Taxing Seed Corn — or the ‘Bailout’ Comes to Indiana
For release at noon Tuesday Nov. 25 and thereafter (765 words)
The implementation of the recent bailout legislation included a provision allowing the Treasury Department to invest up to $250 billion taxpayer dollars into bank equities in Indiana and throughout the country. This partial nationalization of our banks creates the potential for much mischief, calling up the old saying, “Taxing capital is like taxing seed corn.”
For example, the act provides restrictions on dividend policy, share repurchases and compensation policies of participating banks. Further, under the act, the government is issued warrants that will dilute the interests of existing shareholders and the Treasury will acquire voting rights to influence management in certain circumstances.
The effects of the 1990s version of the compensation restrictions illustrate the perversity caused by this populist aspect of the new law. It was Congress’ 1993 limitations on compensation that resulted in the options abuses of the “tech” era used to skirt the restrictions imposed by the law.
The new bank compensation provision suffers from the same practical loopholes of the earlier legislation and, to the extent it actually curbs compensation, it will create an incentive among the most talented individuals to leave financial institutions for non-regulated companies, i.e., the B-team will be in charge of the public’s investment.
If, as some experts believe, additional rounds of capital injections may be necessary to fully re-capitalize the banks, a new administration and Congress could impose additional anti-market conditions on participating banks. The loss of economic freedoms can become a slippery slope toward further nationalization. And if this public injection of capital goes unchallenged, what troubled industry will be partially nationalized next?
All of this potential mischief can be avoided by injecting private capital into the banks and paying back the government as soon as reasonably possible. One means of accomplishing this result is a change in our tax code. New legislation would provide that there would be a capital gain rate of zero for gains from the sale of a new, secondary offering of stock in qualified financial institutions. (A secondary offering is one in which the proceeds go to the bank rather than another selling shareholder.) The legislation could further provide that any capital loss incurred on the stock in the secondary offering would be allowed in an unlimited amount. (Under current law, capital loss deductions are severely limited for both individuals and corporations.)
The entrepreneurial investor will be given an incentive to seek out banks in which he has the best opportunity to realize a capital gain. Since this capital gain is taxed at a zero percent rate, the entrepreneur investing in a successful bank can expect to make a return far higher than alternative investments with similar risk characteristics.
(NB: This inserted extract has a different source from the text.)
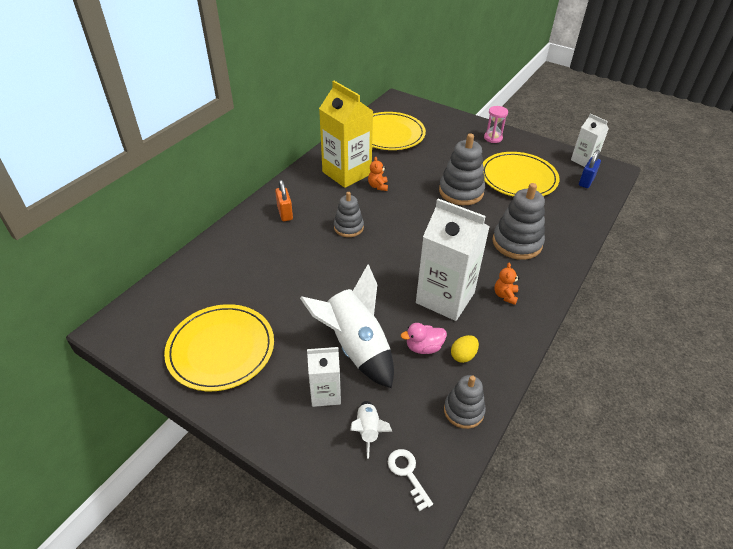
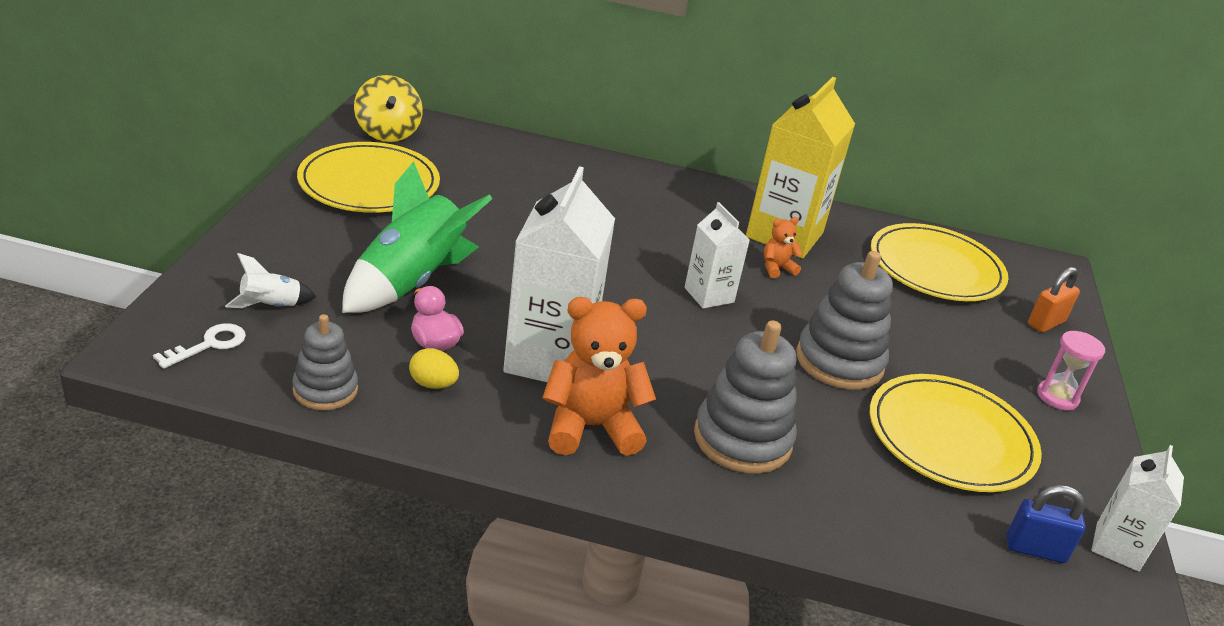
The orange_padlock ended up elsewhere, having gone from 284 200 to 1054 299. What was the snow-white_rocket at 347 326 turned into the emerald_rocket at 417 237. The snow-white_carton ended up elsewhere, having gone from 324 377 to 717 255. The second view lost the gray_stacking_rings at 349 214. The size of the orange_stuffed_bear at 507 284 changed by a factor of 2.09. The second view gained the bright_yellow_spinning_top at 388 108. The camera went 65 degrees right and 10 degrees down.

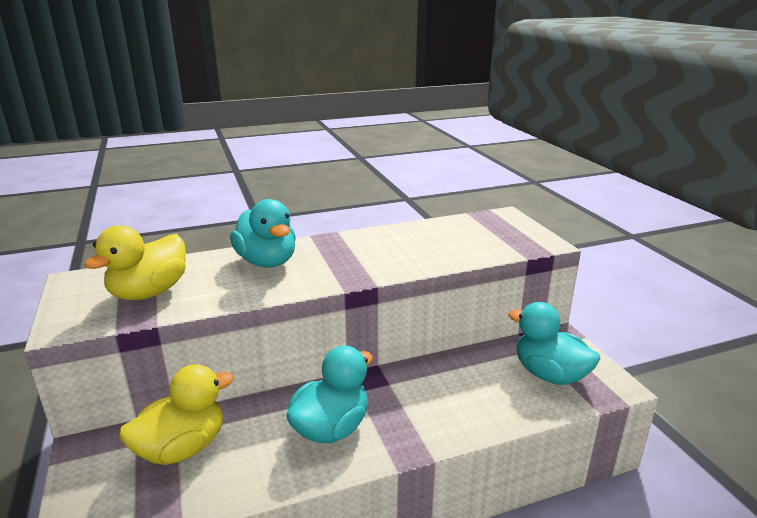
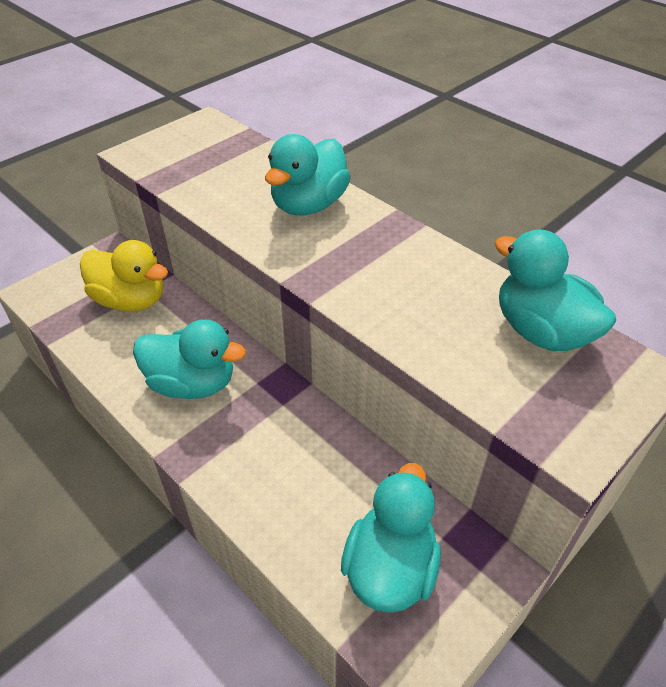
The second view lost the bright_yellow_toy_duck at 135 262. The second view gained the turquoise_toy_duck at 555 290. The camera went 65 degrees right and 20 degrees up.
In addition, the unlimited deduction provision minimizes the investor’s downside risk, further encouraging him to make a calculated investment in banks.
This proposed legislation would inject new, private capital into the banks quickly. The power of meaningful tax incentives to impel swift action is demonstrated by Wells Fargo’s offer to purchase Wachovia a mere two days after a new IRS ruling making Wachovia’s loan losses readily available to offset the income of an acquirer.
Further, the proposal would identify the strong banks which can restart lending activities as opposed to weak banks that deserve to go out of business. The attractiveness of the new tax treatment would spur quick action by investors in strong institutions in which an untaxed capital gain is highly probable. Conversely, the failure of weak banks to attract private capital even under such a tax-favored proposal will cast a spotlight on their impaired financial condition. This market-oriented approach is far superior to having the Treasury Department picking which institutions should survive.
One may reasonably argue that treating bank investors in a different manner than other investors is anathema to a flat, fair tax. Nevertheless, such treatment is far more appealing than a partial nationalization of an industry that is critical to economic growth. In short, America should not make the perfect the enemy of the essential.
The proposed tax legislation can be an example that can be repeated in other industries. In addition to fixing the lack of capital in the banks, this proposal can illustrate the desirable economic effect of the zero capital gains rate — or avoiding the folly of “taxing seed corn.”
Finally, Indiana can lead the way in promoting this legislation by providing similar legislation at the state level. Though the state and county income tax rates are generally modest and thus the savings of the proposal for investors would be small, it would put Hoosiers squarely on the side of growth-enhancing free-market policies instead of a potential economic gulag.
Stephen E. Williams, an Indianapolis tax lawyer and certified public accountant, is a founding officer of the Indiana Policy Review Foundation.